### EXTRACTED ENTRIES

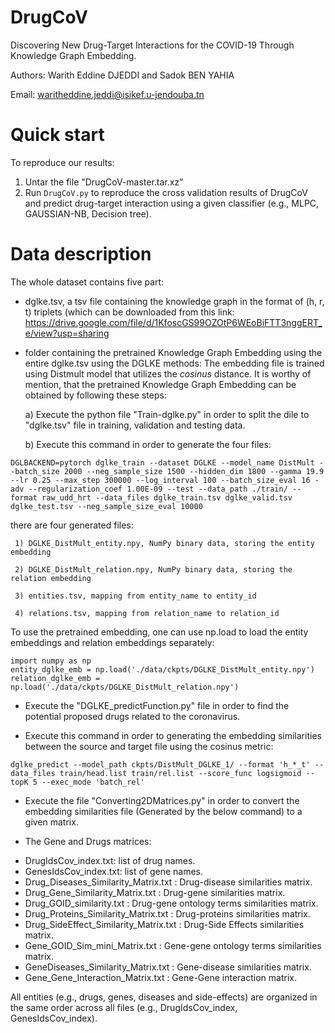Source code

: # DrugCoV
Discovering New Drug-Target Interactions for the COVID-19 Through Knowledge Graph Embedding.

Authors: Warith Eddine DJEDDI and Sadok BEN YAHIA

Email: waritheddine.jeddi@isikef.u-jendouba.tn
# Quick start
To reproduce our results:
1. Untar the file "DrugCoV-master.tar.xz"
2. Run <code>DrugCoV.py</code> to reproduce the cross validation results of DrugCoV and predict drug-target interaction using a given classifier (e.g., MLPC, GAUSSIAN-NB, Decision tree).
# Data description
The whole dataset contains five part:
- dglke.tsv, a tsv file containing the knowledge graph in the format of (h, r, t) triplets (which can be downloaded from this link:
https://drive.google.com/file/d/1KfoscGS99OZOtP6WEoBiFTT3nggERT_e/view?usp=sharing

- folder containing the pretrained Knowledge Graph Embedding using the entire dglke.tsv using the DGLKE methods: The embedding file is trained using Distmult model that utilizes the $cosinus$ distance. It is worthy of mention, that the pretrained Knowledge Graph Embedding can be obtained by following these steps:

  a) Execute the python file "Train-dglke.py" in order to split the dile to "dglke.tsv" file in training, validation and testing data.
  
  b) Execute this command in order to generate the four files:
  
```
DGLBACKEND=pytorch dglke_train --dataset DGLKE --model_name DistMult --batch_size 2000 --neg_sample_size 1500 --hidden_dim 1800 --gamma 19.9 --lr 0.25 --max_step 300000 --log_interval 100 --batch_size_eval 16 -adv --regularization_coef 1.00E-09 --test --data_path ./train/ --format raw_udd_hrt --data_files dglke_train.tsv dglke_valid.tsv dglke_test.tsv --neg_sample_size_eval 10000
```
there are four generated files:

     1) DGLKE_DistMult_entity.npy, NumPy binary data, storing the entity embedding
     
     2) DGLKE_DistMult_relation.npy, NumPy binary data, storing the relation embedding
     
     3) entities.tsv, mapping from entity_name to entity_id
     
     4) relations.tsv, mapping from relation_name to relation_id
     
   To use the pretrained embedding, one can use np.load to load the entity embeddings and relation embeddings separately:

```
import numpy as np
entity_dglke_emb = np.load('./data/ckpts/DGLKE_DistMult_entity.npy')
relation_dglke_emb = np.load('./data/ckpts/DGLKE_DistMult_relation.npy')
```
- Execute the "DGLKE_predictFunction.py" file in order to find the potential proposed drugs related to the coronavirus.

- Execute this command in order to generating the embedding similarities between the source and target file using the cosinus metric:  
```
dglke_predict --model_path ckpts/DistMult_DGLKE_1/ --format 'h_*_t' --data_files train/head.list train/rel.list --score_func logsigmoid --topK 5 --exec_mode 'batch_rel'
```
- Execute the file "Converting2DMatrices.py" in order to convert the embedding similarities file (Generated by the below command) to a given matrix.
     
- The Gene and Drugs matrices:
* DrugIdsCov_index.txt: list of drug names.
* GenesIdsCov_index.txt: list of gene names.
* Drug_Diseases_Similarity_Matrix.txt : Drug-disease similarities matrix.
* Drug_Gene_Similarity_Matrix.txt : Drug-gene similarities matrix.
* Drug_GOID_similarity.txt : Drug-gene ontology terms similarities matrix.
* Drug_Proteins_Similarity_Matrix.txt : Drug-proteins similarities matrix.
* Drug_SideEffect_Similarity_Matrix.txt : Drug-Side Effects similarities matrix.
* Gene_GOID_Sim_mini_Matrix.txt : Gene-gene ontology terms similarities matrix.
* GeneDiseases_Similarity_Matrix.txt : Gene-disease similarities matrix.
* Gene_Gene_Interaction_Matrix.txt : Gene-Gene interaction matrix.


All entities (e.g., drugs, genes, diseases and side-effects) are organized in the same order across all files (e.g., DrugIdsCov_index, GenesIdsCov_index).

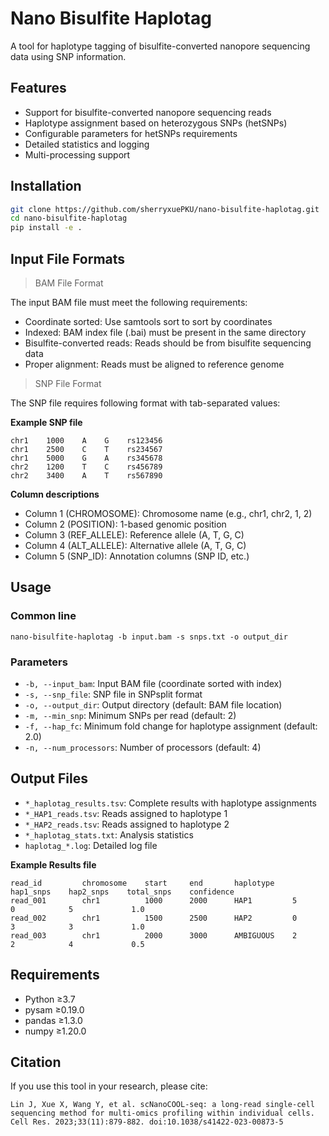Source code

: # Nano Bisulfite Haplotag

A tool for haplotype tagging of bisulfite-converted nanopore sequencing data using SNP information.

## Features

- Support for bisulfite-converted nanopore sequencing reads
- Haplotype assignment based on heterozygous SNPs (hetSNPs)
- Configurable parameters for hetSNPs requirements
- Detailed statistics and logging
- Multi-processing support

## Installation

```bash
git clone https://github.com/sherryxuePKU/nano-bisulfite-haplotag.git
cd nano-bisulfite-haplotag
pip install -e .
```

## Input File Formats

> BAM File Format  

The input BAM file must meet the following requirements:

- Coordinate sorted: Use samtools sort to sort by coordinates
- Indexed: BAM index file (.bai) must be present in the same directory
- Bisulfite-converted reads: Reads should be from bisulfite sequencing data
- Proper alignment: Reads must be aligned to reference genome  

> SNP File Format

The SNP file requires following format with tab-separated values: 

**Example SNP file**

```
chr1    1000    A    G    rs123456
chr1    2500    C    T    rs234567
chr1    5000    G    A    rs345678
chr2    1200    T    C    rs456789
chr2    3400    A    T    rs567890
```

**Column descriptions**
- Column 1 (CHROMOSOME): Chromosome name (e.g., chr1, chr2, 1, 2)
- Column 2 (POSITION): 1-based genomic position
- Column 3 (REF_ALLELE): Reference allele (A, T, G, C)
- Column 4 (ALT_ALLELE): Alternative allele (A, T, G, C)
- Column 5 (SNP_ID): Annotation columns (SNP ID, etc.)

## Usage

### Common line

```
nano-bisulfite-haplotag -b input.bam -s snps.txt -o output_dir
```

### Parameters

* `-b, --input_bam`: Input BAM file (coordinate sorted with index)
* `-s, --snp_file`: SNP file in SNPsplit format
* `-o, --output_dir`: Output directory (default: BAM file location)
* `-m, --min_snp`: Minimum SNPs per read (default: 2)
* `-f, --hap_fc`: Minimum fold change for haplotype assignment (default: 2.0)
* `-n, --num_processors`: Number of processors (default: 4)

## Output Files

* `*_haplotag_results.tsv`: Complete results with haplotype assignments
* `*_HAP1_reads.tsv`: Reads assigned to haplotype 1
* `*_HAP2_reads.tsv`: Reads assigned to haplotype 2
* `*_haplotag_stats.txt`: Analysis statistics
* `haplotag_*.log`: Detailed log file

**Example Results file**

```
read_id         chromosome    start     end       haplotype    hap1_snps    hap2_snps    total_snps    confidence
read_001        chr1          1000      2000      HAP1         5            0            5             1.0
read_002        chr1          1500      2500      HAP2         0            3            3             1.0
read_003        chr1          2000      3000      AMBIGUOUS    2            2            4             0.5
```

## Requirements

* Python ≥3.7
* pysam ≥0.19.0
* pandas ≥1.3.0
* numpy ≥1.20.0

## Citation

If you use this tool in your research, please cite:

```
Lin J, Xue X, Wang Y, et al. scNanoCOOL-seq: a long-read single-cell sequencing method for multi-omics profiling within individual cells. Cell Res. 2023;33(11):879-882. doi:10.1038/s41422-023-00873-5
```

######

**PROBLEM DESCRIPTION:**
With the string "directory" as the key, filter the data above and show the lines that match.

**RESULT:**
- Indexed: BAM index file (.bai) must be present in the same directory
* `-o, --output_dir`: Output directory (default: BAM file location)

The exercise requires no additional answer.